The "big picture" in all this is that we too often take things for granted. One day, I focused on being thankful for water...a couple of days after that, the water at the house froze and I was reminded how much I expect the basic things to just be there. We really do take so many things for granted...going to the faucet and turning it on knowing water will come out is just one of them. In light of all the people I realize don't have the basic necessities, I am working on reminding myself daily to be thankful for the things I forget too often to be thankful for. I really think that some of our biggest blessings are the things we take for granted.

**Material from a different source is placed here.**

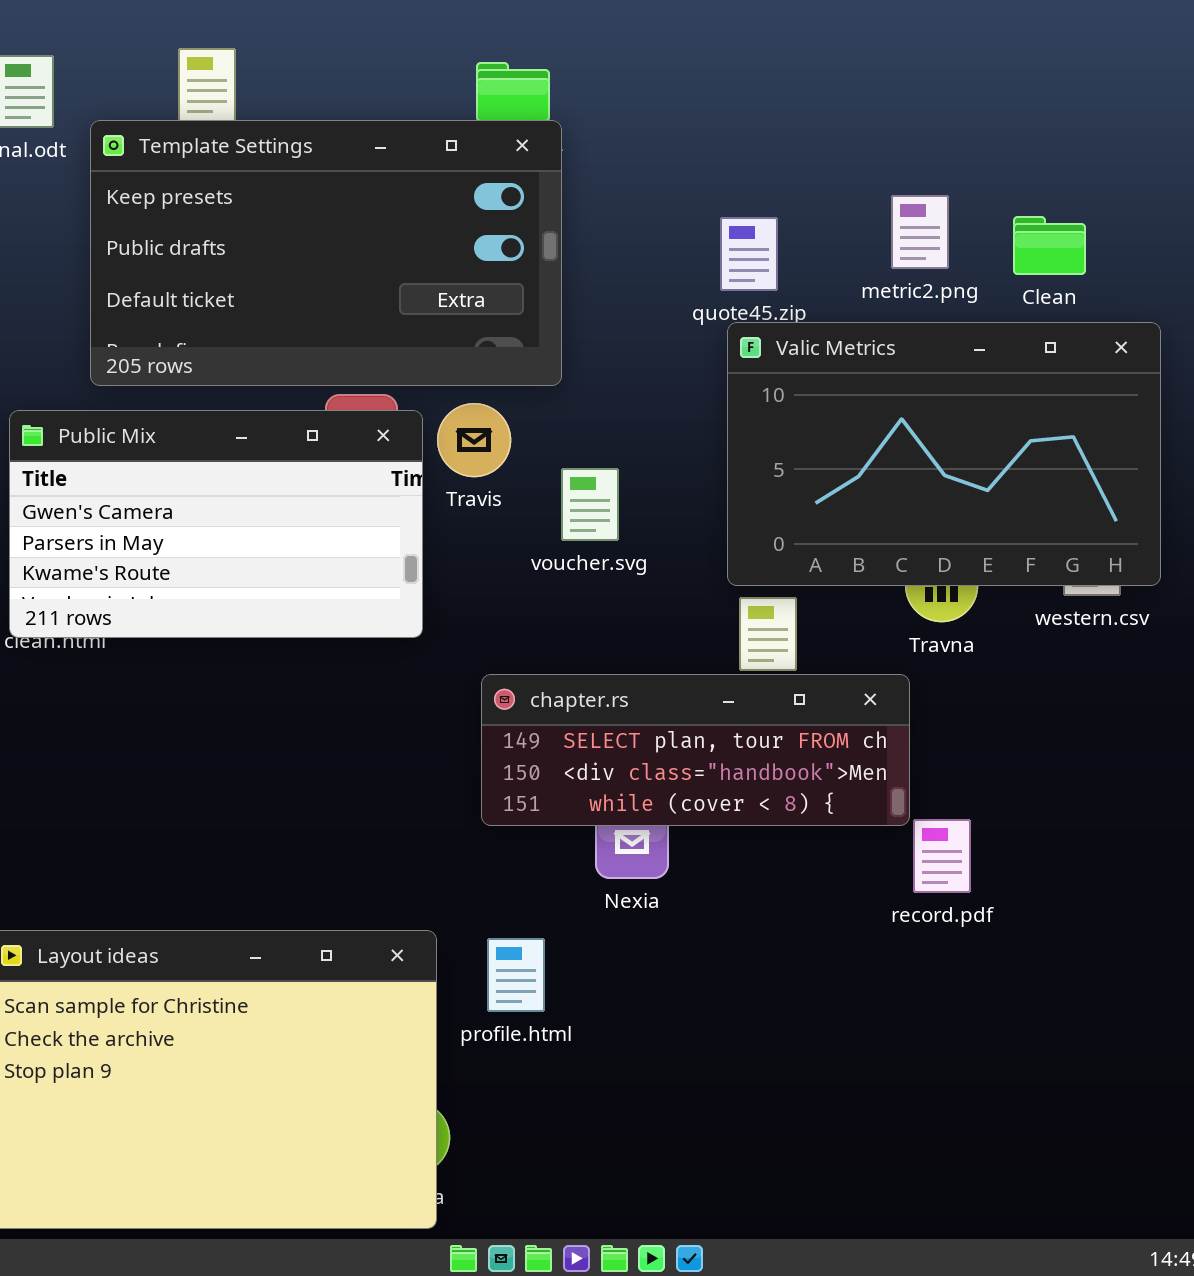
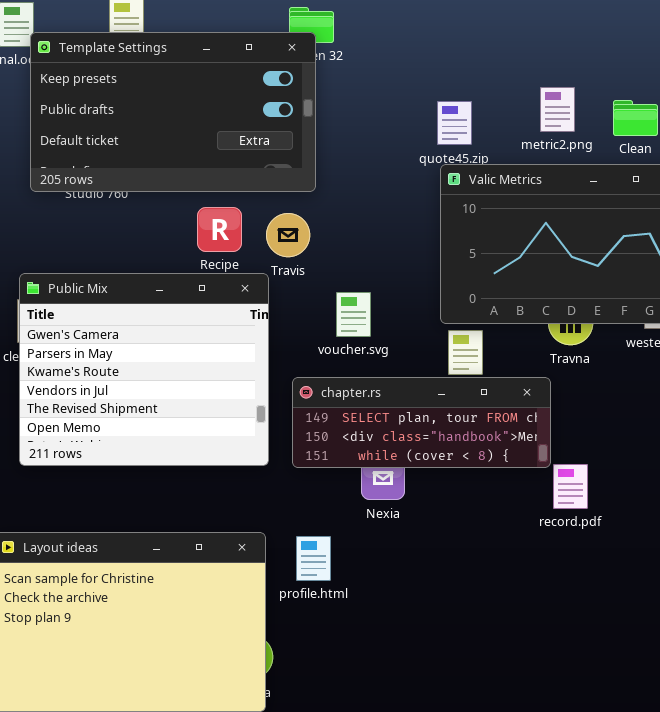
Template Settings: [90,120,562,386] -> [30,32,316,192], moved
Public Mix: [9,410,423,638] -> [19,273,269,466], moved, resized
voucher.svg: [561,468,619,541] -> [336,292,371,337], moved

There are several little ones that I have been keeping close in my heart. Someone once told me that I get too involved in the blogs and stories of these sick kids, but I really think it is connected to the reasons that I feel so drawn to pediatric nursing. I can't even explain how they plant themselves in my heart, and I want to be able to be a bigger part of their stories. A facebook friend posted a question yesterday...something like "if money were no obstacle, what is the one thing you would do?". I hadn't really thought about it lately....what is that "thing". But it came to me quickly, perhaps because there was recently another family affected by cancer that has had their whole world turned upside down...jobs put on hold...too much time spent in the hospital...other children to tend to...where to live? Though they are "struggling well", it would be great if there was a way to take some of that struggle away. My answer to what my "thing" was...I think it would be so amazing to have a big farm with a big house & barn that I could open to families that have kids at the children's hospital. A place for the siblings to run...people to help care for them when the parents need to be at the hospital. A big, warm & welcoming place of rest. I even found the perfect place...and all I need is about 8 million dollars to make it happen! Now that...would be awesome :)
We have about 3 more weeks of this semester until Winter break. Things are going well school-wise, but I find myself with a touch of dread every now and then for what is ahead. Next semester will be a challenge for sure. I am excited and scared out of my wits :) In the midst of it all, I am determined to remain focused on my blessings...and my anatomy book!